In the data below, find each line containing the string "intención" and return it.

> _DATA TO USE_:
^^^^
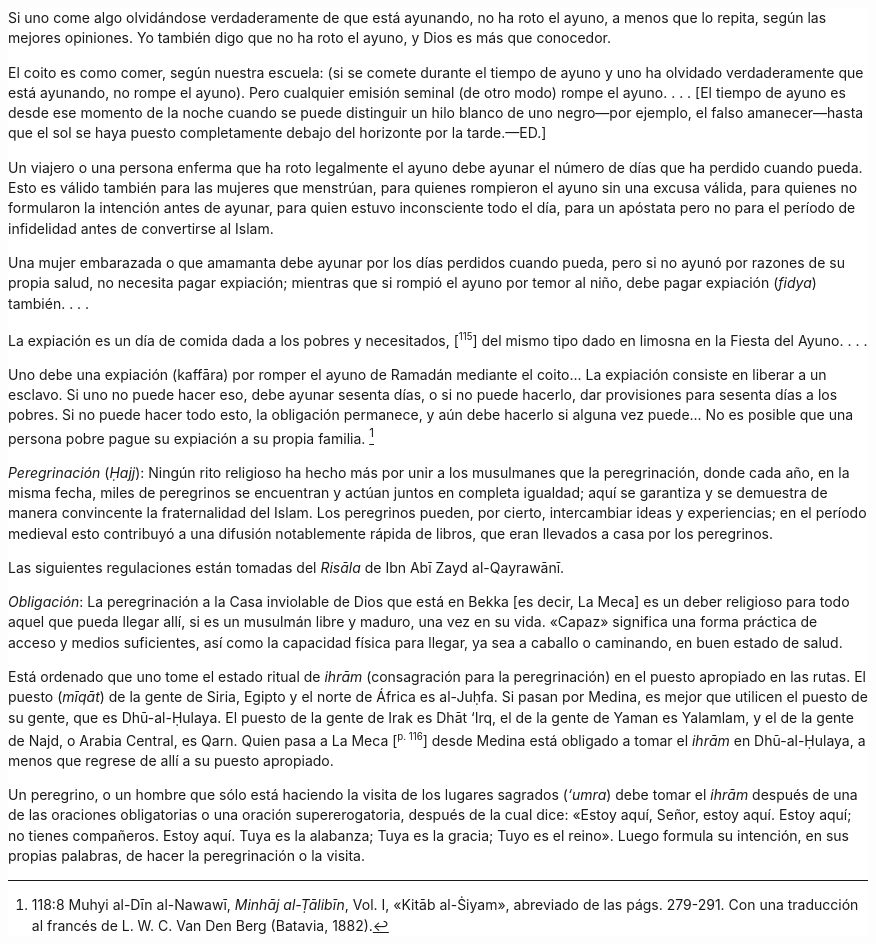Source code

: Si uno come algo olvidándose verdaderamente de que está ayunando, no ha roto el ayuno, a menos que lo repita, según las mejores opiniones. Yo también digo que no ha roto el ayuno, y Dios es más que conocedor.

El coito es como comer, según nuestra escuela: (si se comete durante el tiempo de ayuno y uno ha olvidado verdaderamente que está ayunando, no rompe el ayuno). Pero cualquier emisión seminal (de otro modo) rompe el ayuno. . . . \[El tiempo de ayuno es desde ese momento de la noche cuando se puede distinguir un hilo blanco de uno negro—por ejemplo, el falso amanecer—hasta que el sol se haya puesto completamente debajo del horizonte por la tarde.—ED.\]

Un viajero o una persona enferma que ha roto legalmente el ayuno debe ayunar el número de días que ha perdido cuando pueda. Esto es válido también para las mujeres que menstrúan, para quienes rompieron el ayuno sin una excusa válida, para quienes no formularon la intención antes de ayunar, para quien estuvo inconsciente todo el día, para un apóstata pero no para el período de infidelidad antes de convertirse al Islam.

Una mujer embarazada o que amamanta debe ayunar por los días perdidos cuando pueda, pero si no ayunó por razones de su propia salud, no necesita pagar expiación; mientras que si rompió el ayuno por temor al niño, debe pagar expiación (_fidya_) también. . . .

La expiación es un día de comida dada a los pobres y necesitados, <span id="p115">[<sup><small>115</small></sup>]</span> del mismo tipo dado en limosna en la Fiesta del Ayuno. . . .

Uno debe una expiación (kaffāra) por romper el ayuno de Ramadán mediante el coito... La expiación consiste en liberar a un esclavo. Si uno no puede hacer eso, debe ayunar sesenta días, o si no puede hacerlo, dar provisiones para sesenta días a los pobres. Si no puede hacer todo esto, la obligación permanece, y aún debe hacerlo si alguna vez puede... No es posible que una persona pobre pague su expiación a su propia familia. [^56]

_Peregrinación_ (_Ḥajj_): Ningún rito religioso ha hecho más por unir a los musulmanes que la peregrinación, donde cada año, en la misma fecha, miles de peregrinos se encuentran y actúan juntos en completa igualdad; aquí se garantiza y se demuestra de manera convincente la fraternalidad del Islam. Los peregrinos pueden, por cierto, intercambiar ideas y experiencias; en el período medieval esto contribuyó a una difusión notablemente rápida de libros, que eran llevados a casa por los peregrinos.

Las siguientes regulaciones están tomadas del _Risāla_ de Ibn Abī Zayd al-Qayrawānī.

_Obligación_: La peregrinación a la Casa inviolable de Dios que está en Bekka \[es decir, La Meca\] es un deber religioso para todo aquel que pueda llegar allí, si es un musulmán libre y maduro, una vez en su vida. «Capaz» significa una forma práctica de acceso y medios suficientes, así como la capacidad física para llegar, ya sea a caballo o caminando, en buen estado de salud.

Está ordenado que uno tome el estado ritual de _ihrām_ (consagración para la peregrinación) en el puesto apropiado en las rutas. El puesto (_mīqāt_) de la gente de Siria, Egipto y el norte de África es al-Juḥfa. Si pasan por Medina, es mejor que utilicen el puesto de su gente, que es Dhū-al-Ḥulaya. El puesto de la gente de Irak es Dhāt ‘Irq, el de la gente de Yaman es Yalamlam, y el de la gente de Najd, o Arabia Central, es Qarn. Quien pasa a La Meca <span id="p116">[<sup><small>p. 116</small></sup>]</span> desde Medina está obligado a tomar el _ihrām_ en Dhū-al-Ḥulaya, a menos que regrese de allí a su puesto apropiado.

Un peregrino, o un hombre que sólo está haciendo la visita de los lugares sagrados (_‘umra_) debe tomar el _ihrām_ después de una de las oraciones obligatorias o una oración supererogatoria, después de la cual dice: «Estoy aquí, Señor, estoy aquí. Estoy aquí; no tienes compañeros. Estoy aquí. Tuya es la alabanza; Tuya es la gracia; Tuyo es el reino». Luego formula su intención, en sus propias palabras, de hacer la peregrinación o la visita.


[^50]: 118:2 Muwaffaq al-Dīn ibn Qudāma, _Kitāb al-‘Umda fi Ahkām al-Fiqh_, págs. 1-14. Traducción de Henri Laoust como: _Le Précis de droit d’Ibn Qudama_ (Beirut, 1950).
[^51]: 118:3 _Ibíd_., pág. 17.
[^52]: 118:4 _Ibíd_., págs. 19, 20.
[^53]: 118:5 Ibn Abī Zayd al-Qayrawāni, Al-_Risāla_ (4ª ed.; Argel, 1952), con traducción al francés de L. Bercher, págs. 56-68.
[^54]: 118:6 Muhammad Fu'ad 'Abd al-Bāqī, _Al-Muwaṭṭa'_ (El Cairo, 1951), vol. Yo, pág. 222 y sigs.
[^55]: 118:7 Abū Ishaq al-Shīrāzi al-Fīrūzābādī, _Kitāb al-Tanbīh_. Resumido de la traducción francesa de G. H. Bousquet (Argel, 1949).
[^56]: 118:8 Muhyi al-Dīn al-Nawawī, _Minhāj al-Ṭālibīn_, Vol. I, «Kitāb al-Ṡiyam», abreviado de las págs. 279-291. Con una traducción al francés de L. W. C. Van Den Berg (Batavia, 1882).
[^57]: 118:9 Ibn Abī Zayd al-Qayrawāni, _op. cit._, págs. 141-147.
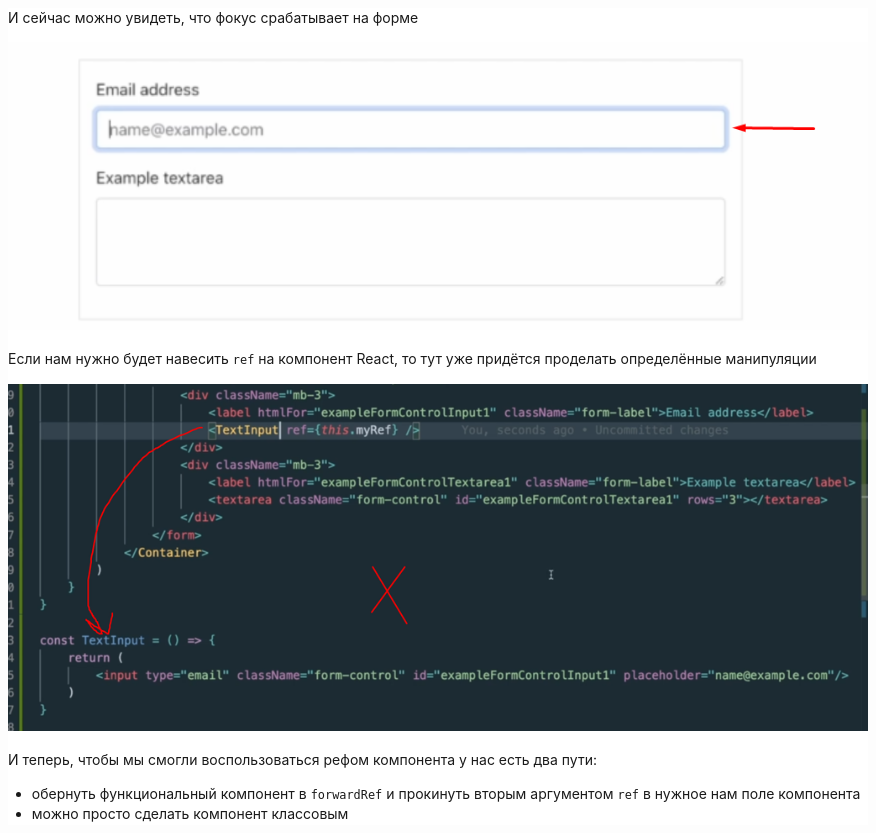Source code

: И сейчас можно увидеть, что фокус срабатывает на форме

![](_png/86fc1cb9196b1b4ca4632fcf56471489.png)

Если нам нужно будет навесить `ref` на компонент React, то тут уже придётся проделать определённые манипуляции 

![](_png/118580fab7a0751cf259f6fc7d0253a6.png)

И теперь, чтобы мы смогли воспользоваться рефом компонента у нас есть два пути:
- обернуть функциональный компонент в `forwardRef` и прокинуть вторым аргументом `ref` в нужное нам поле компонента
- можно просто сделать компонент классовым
^^^^
> _TASK ANSWER_:
Un viajero o una persona enferma que ha roto legalmente el ayuno debe ayunar el número de días que ha perdido cuando pueda. Esto es válido también para las mujeres que menstrúan, para quienes rompieron el ayuno sin una excusa válida, para quienes no formularon la intención antes de ayunar, para quien estuvo inconsciente todo el día, para un apóstata pero no para el período de infidelidad antes de convertirse al Islam.
Un peregrino, o un hombre que sólo está haciendo la visita de los lugares sagrados (_‘umra_) debe tomar el _ihrām_ después de una de las oraciones obligatorias o una oración supererogatoria, después de la cual dice: «Estoy aquí, Señor, estoy aquí. Estoy aquí; no tienes compañeros. Estoy aquí. Tuya es la alabanza; Tuya es la gracia; Tuyo es el reino». Luego formula su intención, en sus propias palabras, de hacer la peregrinación o la visita.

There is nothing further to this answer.